PROBLEM STATEMENT:
Answer these questions using the abstract on the Galician diaspora in the UK:
(a) Which event does the abstract say shifted Galician diaspora dynamics in the UK?
(b) In which years was the qualitative fieldwork conducted, and among whom?
(c) To what must newer forms of social practice in diasporic group-making adhere in order to perdure?

EXTRACT PROVIDED:
This thesis explores new geographies of minoritised languages in the diaspora, focusing on the Galician case (North-West Spain). While diaspora studies have largely examined displacement histories of nation-state ethnolinguistic subjectivities, their minoritised counterparts have often been overlooked. Within the UK, studies on heritage or community languages have paid no attention to European minoritised languages, cultures, and identities cohabiting with their hegemonic nation-state counterparts in UK’s diasporic spaces. The economic crisis of 2008 has shifted Galician diaspora dynamics in the UK. Newer cohorts of Galician migrants with different socioeconomic and linguistic profiles have shaken the landscape of preceding Galician community-building processes. In seeking to comprehend how new dynamics of group-making have unfolded over time and how differing understandings of Galicianness are negotiated, this thesis explores: (1) how Galician activist diasporans set up new forms of group-making and the tensions arising from different ideologies of language and nationhood among competing groups; (2) the symbolic resources utilised to define spaces of diasporic groupness; and (3) the emergence of new speakers of Galician as mobilising agents in the diaspora. Drawing on data collected via qualitative fieldwork conducted among Galician activists in the UK during 2017-2019, the thesis addresses both the conflictive and uniting nature of language as a key element of social life and argues that language is a pivotal component of diasporisation processes in relation to group-making and community-building. Turning first to the creation of diaspora spaces, the thesis postulates that conflicts emerge when diasporic groups claim legitimacy over what Galicianness entails. The thesis then discusses the different types of advocacy put forward by pro-Spanish and pro-Galician groups and how diasporic dynamics and community expectations are influenced by them. Finally, it examines the investment of pro-Galician diasporans in creating momentum for the language while constructing new spaces of collective action. The thesis ultimately contends that newer forms of social practice in diasporic group-making must adhere to ideas of political neutrality dominated by existing groups in order to perdure.

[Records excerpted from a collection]
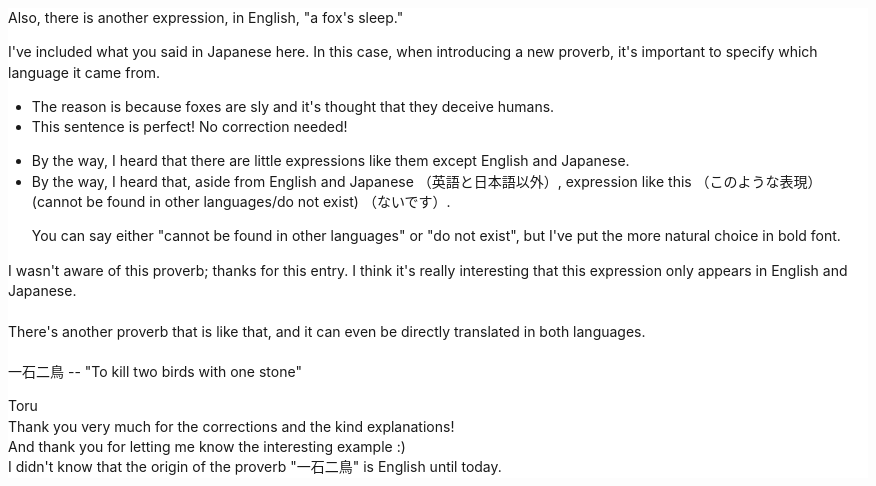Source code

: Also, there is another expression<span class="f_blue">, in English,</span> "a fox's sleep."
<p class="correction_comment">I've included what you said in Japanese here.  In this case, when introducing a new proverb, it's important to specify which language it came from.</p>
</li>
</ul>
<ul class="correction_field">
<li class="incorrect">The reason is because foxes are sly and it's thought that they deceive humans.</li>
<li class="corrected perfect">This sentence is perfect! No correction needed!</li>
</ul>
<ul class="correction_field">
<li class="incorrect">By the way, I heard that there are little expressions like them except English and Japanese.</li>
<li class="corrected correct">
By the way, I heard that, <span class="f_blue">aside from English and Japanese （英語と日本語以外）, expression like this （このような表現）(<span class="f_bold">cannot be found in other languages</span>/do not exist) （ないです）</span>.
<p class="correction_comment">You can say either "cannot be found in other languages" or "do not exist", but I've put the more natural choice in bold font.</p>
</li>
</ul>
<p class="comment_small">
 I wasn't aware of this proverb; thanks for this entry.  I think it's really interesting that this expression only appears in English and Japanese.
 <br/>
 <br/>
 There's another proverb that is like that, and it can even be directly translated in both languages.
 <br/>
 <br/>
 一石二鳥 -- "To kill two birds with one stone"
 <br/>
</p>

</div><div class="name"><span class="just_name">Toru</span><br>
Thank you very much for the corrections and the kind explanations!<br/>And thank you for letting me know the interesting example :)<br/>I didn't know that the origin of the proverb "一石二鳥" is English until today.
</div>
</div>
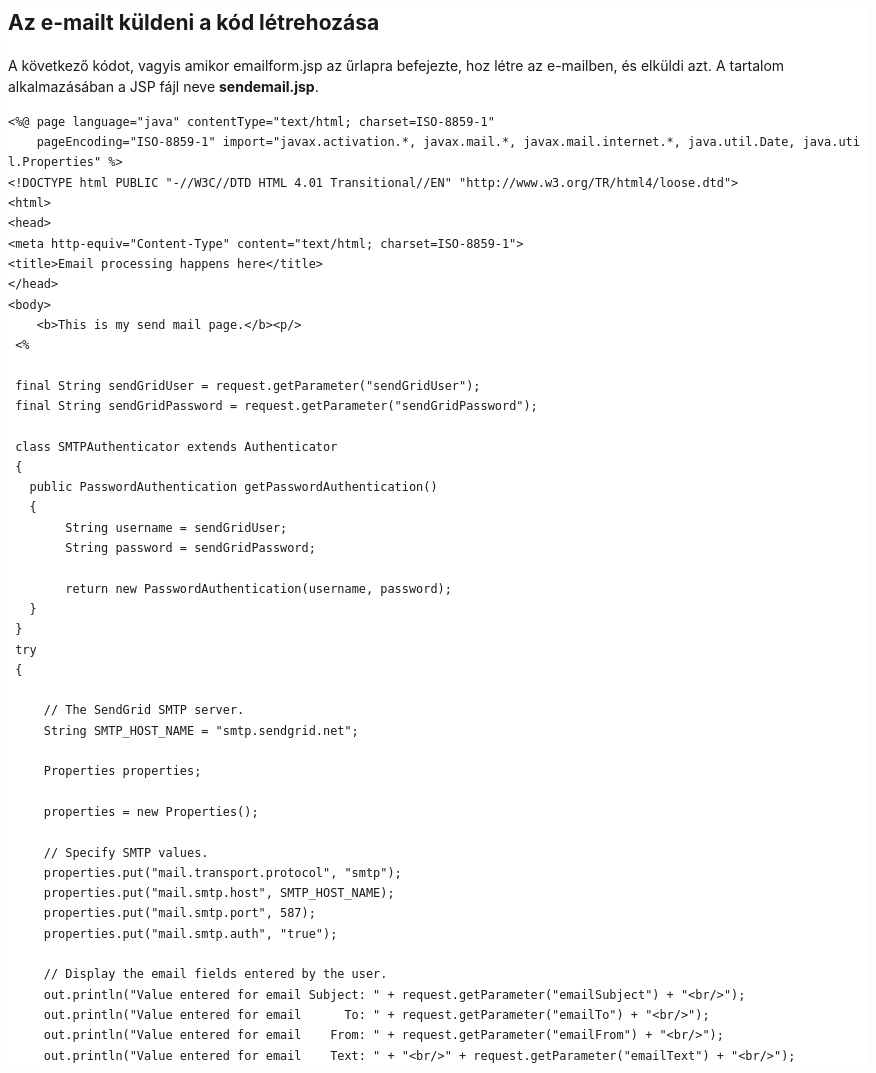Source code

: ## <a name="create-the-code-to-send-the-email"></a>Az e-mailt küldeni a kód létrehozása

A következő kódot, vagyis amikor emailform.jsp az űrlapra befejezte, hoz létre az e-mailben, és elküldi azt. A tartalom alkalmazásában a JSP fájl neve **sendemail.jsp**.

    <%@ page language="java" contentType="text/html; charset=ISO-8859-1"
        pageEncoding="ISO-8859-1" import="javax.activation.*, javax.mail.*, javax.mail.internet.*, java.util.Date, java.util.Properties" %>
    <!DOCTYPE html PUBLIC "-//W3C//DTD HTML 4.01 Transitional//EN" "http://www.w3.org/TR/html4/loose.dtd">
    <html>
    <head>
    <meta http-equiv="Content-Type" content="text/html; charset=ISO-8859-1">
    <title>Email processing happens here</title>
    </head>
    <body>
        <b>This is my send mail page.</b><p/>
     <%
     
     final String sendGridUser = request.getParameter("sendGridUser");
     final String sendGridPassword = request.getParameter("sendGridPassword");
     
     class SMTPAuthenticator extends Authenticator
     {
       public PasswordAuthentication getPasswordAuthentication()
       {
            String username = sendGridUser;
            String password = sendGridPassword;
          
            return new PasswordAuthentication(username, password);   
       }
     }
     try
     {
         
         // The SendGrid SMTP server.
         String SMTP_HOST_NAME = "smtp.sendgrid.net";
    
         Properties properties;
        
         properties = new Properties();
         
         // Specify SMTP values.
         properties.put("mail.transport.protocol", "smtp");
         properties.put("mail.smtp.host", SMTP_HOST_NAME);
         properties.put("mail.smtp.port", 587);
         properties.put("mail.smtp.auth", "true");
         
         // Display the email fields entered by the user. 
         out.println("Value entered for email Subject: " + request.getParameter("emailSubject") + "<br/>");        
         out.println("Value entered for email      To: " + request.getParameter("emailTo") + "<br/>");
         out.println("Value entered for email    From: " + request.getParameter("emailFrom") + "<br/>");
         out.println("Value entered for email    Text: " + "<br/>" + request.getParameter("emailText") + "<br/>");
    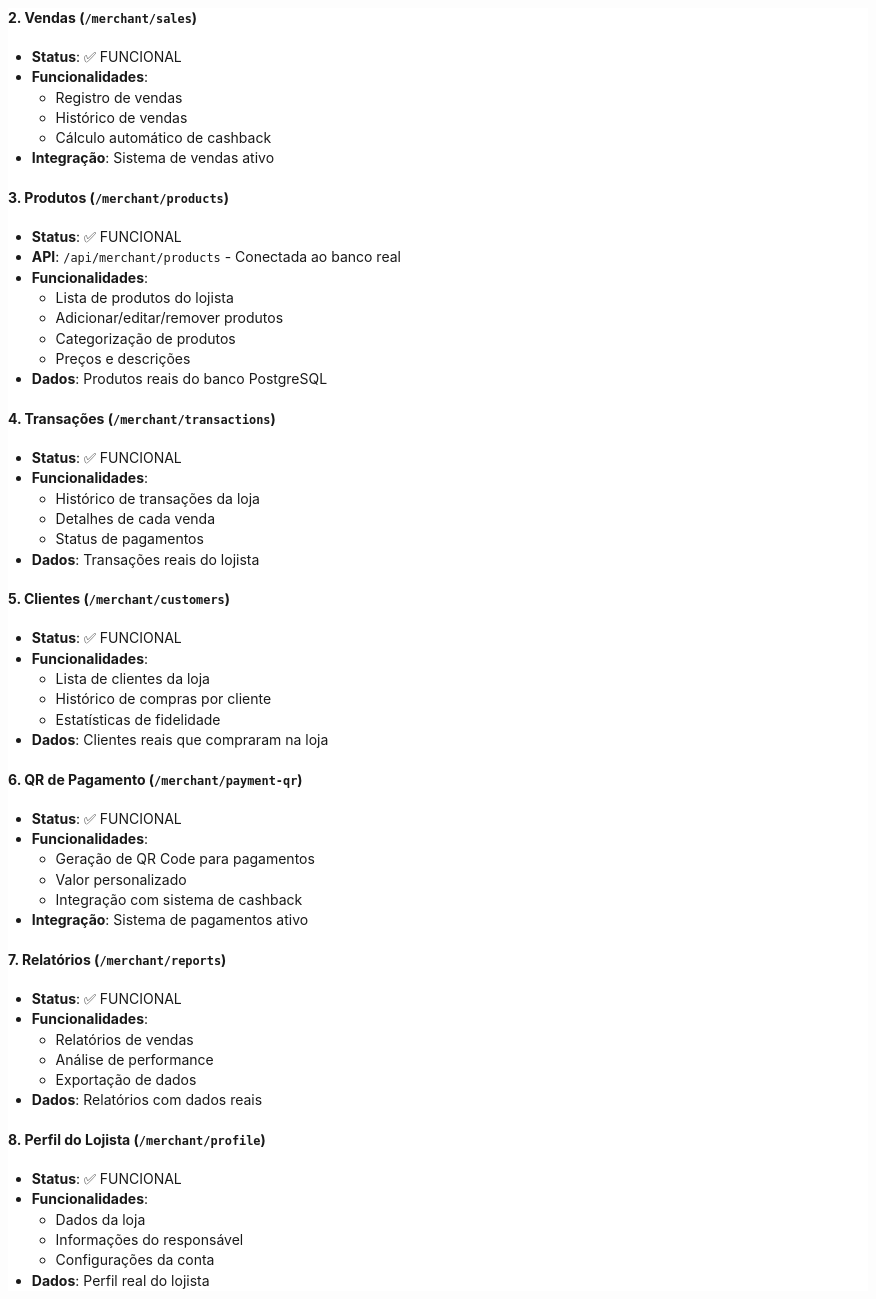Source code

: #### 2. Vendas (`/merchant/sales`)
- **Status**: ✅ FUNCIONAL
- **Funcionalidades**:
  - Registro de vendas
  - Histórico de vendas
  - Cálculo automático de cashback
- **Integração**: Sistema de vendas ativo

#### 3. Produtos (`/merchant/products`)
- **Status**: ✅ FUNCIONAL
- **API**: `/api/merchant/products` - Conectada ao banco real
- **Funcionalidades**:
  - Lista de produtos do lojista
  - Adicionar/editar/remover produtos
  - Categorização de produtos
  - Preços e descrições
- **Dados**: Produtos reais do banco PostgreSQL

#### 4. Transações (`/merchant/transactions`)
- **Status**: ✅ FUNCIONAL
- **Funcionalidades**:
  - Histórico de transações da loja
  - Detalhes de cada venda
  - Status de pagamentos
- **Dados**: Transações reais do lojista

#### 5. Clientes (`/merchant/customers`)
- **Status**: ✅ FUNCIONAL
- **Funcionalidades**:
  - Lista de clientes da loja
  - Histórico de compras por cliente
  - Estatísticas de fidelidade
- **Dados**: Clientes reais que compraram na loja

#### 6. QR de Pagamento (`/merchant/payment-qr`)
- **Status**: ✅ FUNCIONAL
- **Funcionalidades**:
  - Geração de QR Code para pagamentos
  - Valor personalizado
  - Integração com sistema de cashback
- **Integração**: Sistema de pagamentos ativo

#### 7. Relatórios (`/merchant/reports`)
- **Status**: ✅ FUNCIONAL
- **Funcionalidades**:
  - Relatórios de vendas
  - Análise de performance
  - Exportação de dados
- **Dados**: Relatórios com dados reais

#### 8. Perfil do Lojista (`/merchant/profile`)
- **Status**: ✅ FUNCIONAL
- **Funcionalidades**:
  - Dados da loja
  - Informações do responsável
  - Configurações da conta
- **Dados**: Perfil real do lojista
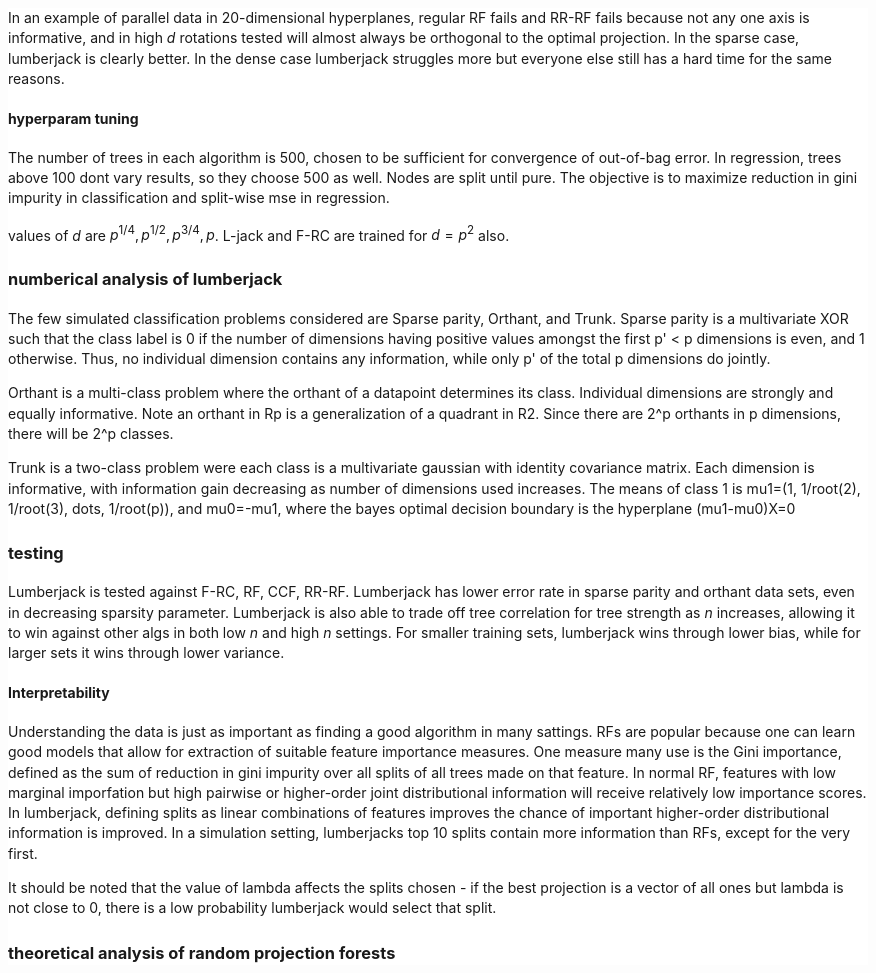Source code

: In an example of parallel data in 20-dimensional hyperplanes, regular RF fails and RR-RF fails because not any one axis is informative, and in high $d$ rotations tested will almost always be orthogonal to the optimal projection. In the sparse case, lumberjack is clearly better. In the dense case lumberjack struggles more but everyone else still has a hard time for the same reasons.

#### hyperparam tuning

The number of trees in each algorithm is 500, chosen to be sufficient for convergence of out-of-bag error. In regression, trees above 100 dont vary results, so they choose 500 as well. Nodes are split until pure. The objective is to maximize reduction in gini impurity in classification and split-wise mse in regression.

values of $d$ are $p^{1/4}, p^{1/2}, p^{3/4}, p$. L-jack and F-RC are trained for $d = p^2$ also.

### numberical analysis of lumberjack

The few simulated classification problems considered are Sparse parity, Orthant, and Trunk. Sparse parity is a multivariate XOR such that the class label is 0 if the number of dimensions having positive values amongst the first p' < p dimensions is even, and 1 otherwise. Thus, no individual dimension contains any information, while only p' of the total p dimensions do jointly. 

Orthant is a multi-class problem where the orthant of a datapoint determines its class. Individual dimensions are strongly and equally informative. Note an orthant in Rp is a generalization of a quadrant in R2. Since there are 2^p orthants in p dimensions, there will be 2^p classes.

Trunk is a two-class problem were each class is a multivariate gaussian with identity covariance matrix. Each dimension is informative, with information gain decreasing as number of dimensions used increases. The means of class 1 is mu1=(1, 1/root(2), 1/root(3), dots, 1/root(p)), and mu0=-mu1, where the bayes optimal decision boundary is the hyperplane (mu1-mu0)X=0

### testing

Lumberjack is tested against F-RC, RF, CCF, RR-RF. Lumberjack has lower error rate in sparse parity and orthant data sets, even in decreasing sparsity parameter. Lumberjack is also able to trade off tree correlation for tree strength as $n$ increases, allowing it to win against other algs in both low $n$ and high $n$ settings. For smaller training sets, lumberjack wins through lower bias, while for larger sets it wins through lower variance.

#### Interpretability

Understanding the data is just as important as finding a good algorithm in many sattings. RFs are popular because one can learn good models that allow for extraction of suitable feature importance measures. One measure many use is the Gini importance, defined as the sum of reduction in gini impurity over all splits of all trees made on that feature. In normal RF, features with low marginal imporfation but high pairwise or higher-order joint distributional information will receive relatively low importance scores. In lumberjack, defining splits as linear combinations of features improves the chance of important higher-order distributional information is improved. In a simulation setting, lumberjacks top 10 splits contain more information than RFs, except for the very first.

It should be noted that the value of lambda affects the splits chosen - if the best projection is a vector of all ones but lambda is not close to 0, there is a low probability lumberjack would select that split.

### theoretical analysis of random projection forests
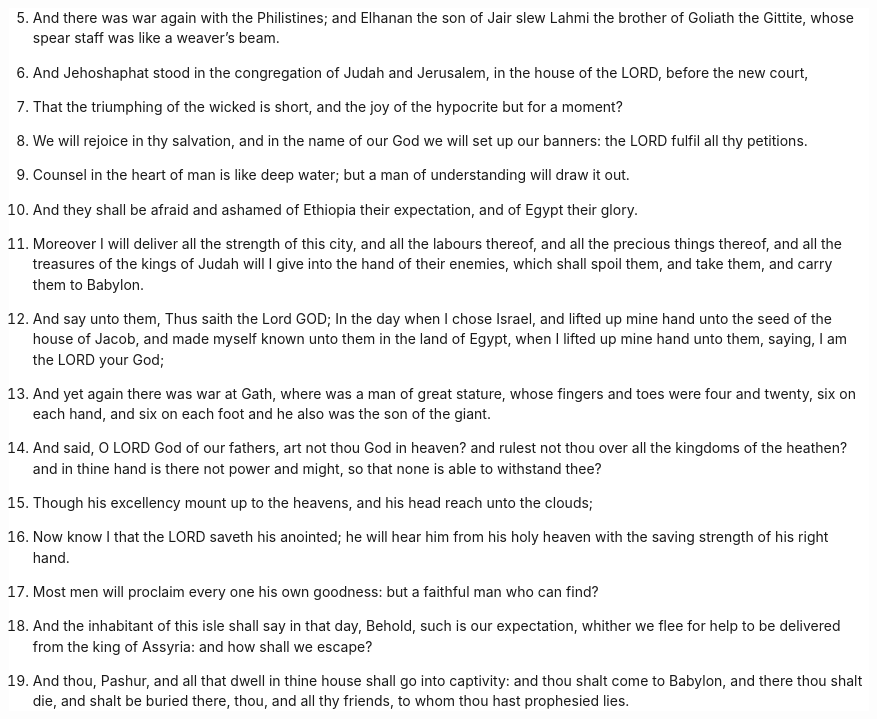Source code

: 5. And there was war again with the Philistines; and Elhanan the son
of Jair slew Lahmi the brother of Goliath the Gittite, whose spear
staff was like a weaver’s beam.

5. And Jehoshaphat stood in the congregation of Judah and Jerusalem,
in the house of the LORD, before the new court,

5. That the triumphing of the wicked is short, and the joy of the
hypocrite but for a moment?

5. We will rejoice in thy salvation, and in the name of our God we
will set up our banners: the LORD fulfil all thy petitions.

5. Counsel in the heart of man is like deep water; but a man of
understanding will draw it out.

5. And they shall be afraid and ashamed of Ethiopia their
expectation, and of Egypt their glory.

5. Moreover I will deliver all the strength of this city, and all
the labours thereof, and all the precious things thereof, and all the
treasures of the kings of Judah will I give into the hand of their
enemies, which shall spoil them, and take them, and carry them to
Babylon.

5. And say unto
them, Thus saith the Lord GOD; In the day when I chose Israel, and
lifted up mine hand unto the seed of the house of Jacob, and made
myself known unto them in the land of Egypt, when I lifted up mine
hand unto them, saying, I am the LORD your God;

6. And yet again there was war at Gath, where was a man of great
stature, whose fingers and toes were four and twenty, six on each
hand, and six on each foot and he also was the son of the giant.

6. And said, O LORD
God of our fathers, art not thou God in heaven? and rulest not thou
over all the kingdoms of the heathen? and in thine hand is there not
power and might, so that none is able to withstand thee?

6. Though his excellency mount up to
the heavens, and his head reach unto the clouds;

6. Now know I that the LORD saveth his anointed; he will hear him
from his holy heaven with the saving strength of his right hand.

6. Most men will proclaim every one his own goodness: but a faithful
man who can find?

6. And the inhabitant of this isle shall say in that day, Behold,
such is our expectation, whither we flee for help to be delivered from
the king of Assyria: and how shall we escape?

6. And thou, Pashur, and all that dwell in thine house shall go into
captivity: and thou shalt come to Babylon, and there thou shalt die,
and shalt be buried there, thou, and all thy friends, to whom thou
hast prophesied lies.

RESULT:
(a) The economic crisis of 2008.
(b) During 2017-2019, among Galician activists in the UK.
(c) To ideas of political neutrality dominated by existing groups.